Senegalese workers replace Georgians in tea gardens due to pandemic restrictions
When workers from Georgia could not come to Turkey as they usually do to collect tea because borders were sealed in line with measures to halt the spread of COVID-19, Senegalese, Afghan and Uzbek nationals already in Turkey filled the void to pick tea in the Black Sea province of Rize.
Even Rize’s locals had difficulties returning to their hometown, as provincial borders in the country were shuttered too. Around 40,000 foreign workers expected to arrive in the city, but were barred from entering via Turkish border gates.
But nearly 20,000 people, most of them originally from Rize and who live in Istanbul, travelled to Rize to harvest tea leaves in the gardens in the beginning of June.
As families harvest their own tea with their own facilities in order to avoid loss of products, people from all ages and professions in the region also supported the harvest.
Senegalese, Afghan and Uzbek nationals living in the country and who have work permits replaced Georgian workers who would normally travel one hour, crossing Turkey’s northeastern border, to harvest tea in the region. But COVID-19 has prevented these seasonal workers from coming in.
Migrant workers are praised by their Turkish colleagues who say they are hardworking and agricultural land owners also have said they want to work with foreign workers.
From Senegal to Rize
The most popular employees of the vast tea gardens in Rize are three Senegalese workers.
A garden owner from Göndoğdu village of the province is accompanied by his three teammates from Senegal.
Halim Sultan Dal, who owns a tea garden, met Senegalese national Gibral Gaye, Musa Sisi and Muhammet Drami from Senegal during his time in Istanbul.
“They told me they wanted to come to Rize.

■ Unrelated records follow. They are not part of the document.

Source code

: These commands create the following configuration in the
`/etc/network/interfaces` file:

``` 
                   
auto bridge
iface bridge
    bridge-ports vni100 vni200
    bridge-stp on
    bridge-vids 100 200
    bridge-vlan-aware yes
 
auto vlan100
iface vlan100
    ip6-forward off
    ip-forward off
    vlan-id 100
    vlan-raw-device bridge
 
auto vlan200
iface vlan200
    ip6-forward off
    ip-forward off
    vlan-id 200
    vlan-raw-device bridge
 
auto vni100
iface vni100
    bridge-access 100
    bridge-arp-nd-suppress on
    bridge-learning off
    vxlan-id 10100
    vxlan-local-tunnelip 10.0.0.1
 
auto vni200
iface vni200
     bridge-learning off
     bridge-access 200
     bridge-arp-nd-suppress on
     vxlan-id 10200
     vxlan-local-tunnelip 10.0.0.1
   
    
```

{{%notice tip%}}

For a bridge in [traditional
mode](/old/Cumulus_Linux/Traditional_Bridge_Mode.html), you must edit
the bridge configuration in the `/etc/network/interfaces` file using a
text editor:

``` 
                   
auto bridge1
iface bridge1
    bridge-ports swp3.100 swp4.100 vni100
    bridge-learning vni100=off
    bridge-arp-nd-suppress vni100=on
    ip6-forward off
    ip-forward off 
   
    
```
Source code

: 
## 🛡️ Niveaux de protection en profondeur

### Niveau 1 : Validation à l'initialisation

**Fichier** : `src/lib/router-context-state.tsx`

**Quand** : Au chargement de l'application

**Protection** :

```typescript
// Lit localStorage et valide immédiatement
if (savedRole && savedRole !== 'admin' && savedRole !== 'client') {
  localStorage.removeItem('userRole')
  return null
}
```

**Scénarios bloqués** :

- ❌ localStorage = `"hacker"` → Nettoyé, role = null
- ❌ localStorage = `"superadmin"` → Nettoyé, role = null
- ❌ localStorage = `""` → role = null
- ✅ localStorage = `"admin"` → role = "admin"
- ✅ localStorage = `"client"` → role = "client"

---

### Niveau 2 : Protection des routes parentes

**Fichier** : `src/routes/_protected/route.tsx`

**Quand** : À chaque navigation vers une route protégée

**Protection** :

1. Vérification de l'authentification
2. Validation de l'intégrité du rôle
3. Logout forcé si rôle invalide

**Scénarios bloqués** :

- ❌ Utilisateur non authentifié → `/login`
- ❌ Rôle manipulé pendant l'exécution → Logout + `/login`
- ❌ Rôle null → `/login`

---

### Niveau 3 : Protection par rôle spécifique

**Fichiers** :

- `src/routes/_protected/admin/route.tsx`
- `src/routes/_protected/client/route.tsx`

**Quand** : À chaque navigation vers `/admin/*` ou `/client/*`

Now they are collecting tea and making money,” Dal said.
Three workers earn approximately 250 liras ($37) per day and try to respond to harvest requests.
The net daily minimum wage for the year 2020 is 98.10 liras ($15).
“My African brothers are collecting tea very well. We want the authorities to see our African brothers living in the country,” Dal said, emphasizing that “good employees” can be rewarded with high pay.
Gaye has been collecting tea for three seasons, while Musa and Muhammed are newcomers.
“This year, we are collecting tea with Musa and Mohammed. It is difficult for those who do not know how to do it,” said Gaye.
Gaye also expressed that Rize is a beautiful region and that he loves the country.
The Ottomans were introduced to tea about 140 years ago. During the reign of Abdülhamid II, tea was planted all across the empire from Bursa to Aleppo and from Aydın to Erzurum, but it did not hold due to unfavorable climate in most cities.
However, it was soon understood that the Black Sea region was more suitable to grow this plant, and in 1947 the very first tea factory in Turkey was established in Rize, Turkey’s tea capital.